Paramos a cenar en Maringá, en un restaurante de aquellos que tanto me habían hablado: “comida a kilo”, donde una modesta comida me costó 13 reales.
Desperté por la mañana, cuando pasábamos por San Pablo, precisamente frente a la Basílica de Nossa Señora Aparecida, el tercer mayor templo católico del mundo.  
El trayecto de San Pablo a Río se nos hizo bastante rápido. Fuimos charlando, tomando mate y yo contaba las horas que había pasado sin dolores, mientras tomábamos algunas fotos del singular paisaje. Entre tanto morro se divisaba a veces un lejano pueblo, un río color dulce de leche, u otro verde, tan verde como los morros mismos. Llegamos a Río de Janeiro con sólo media hora de atraso. A la única que estaban esperando era a la cordobesa.
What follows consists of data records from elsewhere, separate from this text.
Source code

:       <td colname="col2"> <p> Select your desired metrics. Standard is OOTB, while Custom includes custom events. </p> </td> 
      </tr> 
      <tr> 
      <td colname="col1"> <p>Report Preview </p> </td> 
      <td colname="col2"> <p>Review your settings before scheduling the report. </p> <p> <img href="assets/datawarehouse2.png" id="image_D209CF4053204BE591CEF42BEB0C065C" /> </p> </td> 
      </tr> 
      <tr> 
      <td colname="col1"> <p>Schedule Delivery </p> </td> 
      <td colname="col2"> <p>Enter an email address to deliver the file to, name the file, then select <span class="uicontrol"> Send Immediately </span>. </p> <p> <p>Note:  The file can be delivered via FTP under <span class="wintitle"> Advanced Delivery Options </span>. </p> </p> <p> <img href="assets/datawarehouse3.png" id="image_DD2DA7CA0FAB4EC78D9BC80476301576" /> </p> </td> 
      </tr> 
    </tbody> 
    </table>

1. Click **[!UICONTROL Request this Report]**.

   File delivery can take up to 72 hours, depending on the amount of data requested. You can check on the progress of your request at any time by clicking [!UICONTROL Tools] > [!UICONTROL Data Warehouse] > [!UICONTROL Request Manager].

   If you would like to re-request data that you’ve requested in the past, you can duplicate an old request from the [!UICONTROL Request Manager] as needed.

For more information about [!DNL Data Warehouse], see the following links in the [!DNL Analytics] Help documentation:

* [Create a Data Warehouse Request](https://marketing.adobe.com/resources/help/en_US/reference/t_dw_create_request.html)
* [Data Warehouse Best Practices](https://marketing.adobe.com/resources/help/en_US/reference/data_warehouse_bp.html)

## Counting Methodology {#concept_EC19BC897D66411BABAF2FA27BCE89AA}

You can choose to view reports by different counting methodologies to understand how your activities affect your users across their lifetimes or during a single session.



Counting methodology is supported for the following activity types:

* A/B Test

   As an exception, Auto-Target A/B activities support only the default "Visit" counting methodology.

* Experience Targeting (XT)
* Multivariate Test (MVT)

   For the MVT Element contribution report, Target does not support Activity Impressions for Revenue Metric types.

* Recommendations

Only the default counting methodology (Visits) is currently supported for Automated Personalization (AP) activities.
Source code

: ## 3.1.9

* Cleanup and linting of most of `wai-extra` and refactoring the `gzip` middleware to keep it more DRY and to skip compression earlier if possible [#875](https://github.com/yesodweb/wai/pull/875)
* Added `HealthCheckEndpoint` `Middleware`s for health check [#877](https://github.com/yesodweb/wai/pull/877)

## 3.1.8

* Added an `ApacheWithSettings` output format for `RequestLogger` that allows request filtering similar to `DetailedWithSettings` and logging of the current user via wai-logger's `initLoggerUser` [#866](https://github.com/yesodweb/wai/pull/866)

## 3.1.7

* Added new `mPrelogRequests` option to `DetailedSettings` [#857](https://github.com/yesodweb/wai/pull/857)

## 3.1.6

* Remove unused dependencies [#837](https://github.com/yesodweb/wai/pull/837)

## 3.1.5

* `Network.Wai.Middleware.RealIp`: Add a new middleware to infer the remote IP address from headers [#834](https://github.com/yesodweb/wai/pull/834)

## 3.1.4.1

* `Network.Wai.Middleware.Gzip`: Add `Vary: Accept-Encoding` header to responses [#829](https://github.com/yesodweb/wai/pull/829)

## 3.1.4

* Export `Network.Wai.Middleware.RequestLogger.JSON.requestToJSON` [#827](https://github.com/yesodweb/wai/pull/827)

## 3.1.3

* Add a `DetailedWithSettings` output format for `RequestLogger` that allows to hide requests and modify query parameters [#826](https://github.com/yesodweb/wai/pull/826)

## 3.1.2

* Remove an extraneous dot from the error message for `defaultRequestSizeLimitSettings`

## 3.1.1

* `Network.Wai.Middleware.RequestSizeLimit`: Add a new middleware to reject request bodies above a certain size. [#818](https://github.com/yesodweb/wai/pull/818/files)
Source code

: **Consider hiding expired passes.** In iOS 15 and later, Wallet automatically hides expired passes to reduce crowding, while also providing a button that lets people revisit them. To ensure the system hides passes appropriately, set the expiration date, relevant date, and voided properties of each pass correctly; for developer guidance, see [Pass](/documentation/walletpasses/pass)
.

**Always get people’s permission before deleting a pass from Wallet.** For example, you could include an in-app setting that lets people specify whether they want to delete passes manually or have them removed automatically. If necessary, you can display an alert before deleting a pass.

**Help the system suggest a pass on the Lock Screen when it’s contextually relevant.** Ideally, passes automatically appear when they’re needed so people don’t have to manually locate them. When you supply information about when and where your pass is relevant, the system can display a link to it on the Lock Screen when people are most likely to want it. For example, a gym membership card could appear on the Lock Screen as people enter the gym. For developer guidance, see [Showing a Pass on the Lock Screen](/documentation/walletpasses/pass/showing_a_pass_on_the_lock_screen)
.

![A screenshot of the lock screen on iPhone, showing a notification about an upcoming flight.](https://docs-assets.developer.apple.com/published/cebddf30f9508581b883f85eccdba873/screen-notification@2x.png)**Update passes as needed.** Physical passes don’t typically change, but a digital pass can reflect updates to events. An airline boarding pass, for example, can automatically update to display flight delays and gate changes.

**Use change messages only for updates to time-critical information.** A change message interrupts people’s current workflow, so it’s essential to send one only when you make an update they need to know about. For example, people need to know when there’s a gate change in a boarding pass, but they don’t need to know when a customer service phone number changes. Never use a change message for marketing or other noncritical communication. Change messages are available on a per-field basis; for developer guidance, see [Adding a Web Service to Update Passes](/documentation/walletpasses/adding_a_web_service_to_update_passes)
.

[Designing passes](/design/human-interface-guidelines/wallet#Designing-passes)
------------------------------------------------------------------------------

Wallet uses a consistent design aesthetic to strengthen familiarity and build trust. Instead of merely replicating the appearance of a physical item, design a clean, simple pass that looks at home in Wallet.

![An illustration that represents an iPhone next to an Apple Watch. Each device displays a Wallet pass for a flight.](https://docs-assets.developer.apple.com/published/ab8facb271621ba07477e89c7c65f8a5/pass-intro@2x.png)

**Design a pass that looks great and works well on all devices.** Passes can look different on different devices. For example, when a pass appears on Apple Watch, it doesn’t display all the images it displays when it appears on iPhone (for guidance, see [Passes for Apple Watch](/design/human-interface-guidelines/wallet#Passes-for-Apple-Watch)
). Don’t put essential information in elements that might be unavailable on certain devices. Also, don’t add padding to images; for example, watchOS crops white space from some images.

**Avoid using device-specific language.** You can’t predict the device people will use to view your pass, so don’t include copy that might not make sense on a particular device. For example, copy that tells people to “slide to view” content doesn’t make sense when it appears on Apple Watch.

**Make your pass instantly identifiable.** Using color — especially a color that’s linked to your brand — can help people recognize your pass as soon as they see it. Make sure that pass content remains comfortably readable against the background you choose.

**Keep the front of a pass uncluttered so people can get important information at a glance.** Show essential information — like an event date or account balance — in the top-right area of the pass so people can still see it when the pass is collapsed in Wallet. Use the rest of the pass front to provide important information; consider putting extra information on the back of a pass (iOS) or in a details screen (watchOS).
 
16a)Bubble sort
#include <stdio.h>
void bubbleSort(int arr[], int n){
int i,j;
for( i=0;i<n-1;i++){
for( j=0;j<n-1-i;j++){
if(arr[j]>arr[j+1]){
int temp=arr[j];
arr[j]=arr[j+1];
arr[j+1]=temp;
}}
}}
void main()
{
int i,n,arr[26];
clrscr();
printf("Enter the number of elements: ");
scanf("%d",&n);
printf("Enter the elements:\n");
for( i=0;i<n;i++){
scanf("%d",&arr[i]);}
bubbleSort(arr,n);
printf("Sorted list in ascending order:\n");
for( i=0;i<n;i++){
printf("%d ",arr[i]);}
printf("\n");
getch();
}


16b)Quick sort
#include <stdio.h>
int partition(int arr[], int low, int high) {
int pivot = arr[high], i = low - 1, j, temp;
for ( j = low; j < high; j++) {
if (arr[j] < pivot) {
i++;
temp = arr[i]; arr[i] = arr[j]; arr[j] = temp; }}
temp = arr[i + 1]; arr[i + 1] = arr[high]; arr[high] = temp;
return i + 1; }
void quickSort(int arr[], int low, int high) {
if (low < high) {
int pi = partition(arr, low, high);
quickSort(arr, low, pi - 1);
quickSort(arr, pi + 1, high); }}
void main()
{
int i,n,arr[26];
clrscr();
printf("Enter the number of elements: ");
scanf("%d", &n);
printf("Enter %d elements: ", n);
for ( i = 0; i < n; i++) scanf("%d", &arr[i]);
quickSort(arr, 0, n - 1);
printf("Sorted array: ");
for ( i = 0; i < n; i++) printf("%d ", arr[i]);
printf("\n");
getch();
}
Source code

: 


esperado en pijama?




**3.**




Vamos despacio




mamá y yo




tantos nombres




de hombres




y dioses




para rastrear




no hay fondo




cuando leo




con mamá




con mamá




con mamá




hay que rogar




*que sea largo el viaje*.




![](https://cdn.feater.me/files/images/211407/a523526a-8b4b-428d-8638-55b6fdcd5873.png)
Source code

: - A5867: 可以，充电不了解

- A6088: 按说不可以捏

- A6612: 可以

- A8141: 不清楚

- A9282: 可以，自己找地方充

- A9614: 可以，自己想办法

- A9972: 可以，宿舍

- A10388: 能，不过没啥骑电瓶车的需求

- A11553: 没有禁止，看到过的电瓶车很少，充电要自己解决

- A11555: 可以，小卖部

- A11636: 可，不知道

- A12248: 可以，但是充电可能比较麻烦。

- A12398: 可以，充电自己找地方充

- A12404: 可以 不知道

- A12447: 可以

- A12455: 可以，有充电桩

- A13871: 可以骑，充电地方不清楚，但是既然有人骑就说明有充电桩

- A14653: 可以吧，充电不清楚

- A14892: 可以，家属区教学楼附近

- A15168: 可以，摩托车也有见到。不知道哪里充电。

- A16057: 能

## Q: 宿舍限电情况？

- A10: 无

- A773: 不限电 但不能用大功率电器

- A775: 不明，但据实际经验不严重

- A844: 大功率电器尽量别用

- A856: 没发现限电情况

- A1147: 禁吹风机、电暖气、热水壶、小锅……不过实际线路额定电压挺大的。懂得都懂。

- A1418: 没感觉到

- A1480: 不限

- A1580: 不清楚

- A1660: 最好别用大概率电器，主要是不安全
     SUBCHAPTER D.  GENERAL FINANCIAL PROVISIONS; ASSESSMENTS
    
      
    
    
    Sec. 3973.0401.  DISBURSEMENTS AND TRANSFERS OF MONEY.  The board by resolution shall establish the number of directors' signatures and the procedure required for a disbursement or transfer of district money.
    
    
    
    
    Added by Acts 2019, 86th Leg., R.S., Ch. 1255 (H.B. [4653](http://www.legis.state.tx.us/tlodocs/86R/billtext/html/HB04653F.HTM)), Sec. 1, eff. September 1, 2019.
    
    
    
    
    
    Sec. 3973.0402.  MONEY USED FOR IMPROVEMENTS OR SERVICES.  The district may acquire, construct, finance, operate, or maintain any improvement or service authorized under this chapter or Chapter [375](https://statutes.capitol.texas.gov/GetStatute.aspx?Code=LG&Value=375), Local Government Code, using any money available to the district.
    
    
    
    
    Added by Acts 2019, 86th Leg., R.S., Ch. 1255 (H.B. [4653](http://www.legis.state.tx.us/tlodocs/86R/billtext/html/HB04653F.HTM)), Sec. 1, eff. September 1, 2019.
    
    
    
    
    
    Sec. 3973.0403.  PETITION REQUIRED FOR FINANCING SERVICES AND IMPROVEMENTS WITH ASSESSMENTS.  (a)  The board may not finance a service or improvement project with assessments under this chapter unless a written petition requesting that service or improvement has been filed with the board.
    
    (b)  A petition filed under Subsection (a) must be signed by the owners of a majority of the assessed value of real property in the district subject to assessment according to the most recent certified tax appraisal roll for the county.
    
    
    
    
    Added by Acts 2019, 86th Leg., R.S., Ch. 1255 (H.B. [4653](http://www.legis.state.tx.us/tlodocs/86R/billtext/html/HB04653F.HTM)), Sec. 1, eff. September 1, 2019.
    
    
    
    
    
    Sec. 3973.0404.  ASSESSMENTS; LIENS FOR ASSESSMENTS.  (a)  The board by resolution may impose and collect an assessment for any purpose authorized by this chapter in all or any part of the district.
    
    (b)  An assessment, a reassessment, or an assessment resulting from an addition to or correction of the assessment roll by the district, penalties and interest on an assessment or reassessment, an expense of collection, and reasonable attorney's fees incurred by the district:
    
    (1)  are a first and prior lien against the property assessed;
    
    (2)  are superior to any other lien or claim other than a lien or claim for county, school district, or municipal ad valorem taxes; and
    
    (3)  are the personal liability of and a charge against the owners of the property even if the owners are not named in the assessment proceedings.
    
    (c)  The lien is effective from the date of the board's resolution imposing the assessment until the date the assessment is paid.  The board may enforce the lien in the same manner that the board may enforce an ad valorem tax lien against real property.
Yo telefoneé a Cadú, mi couchsurfing en Río, que estaba en ese momento llegando a la terminal. Y la santafesina, que no hablaba portugués, era la que más sola y perdida estaba, quería hacer una llamada pero no tenía la menor idea de cómo realizarla. Yo estaba estrenando mi portugués y una señora me explicó que “devia comprar um cartao nessa banca de jornal”. La cordobesa y su novio de raza negra prometieron quedarse con ella hasta que alguien apareciera a buscarla, así que agradeciéndoles sus cuidados y su preocupación por mi salud durante el viaje, tomé un taxi junto a Cadú rumbo a su casa en el barrio de Tijuca, todavía sin poder creer que estaba en la ciudad más famosa de Sudamérica, nada menos que en Río de Janeiro.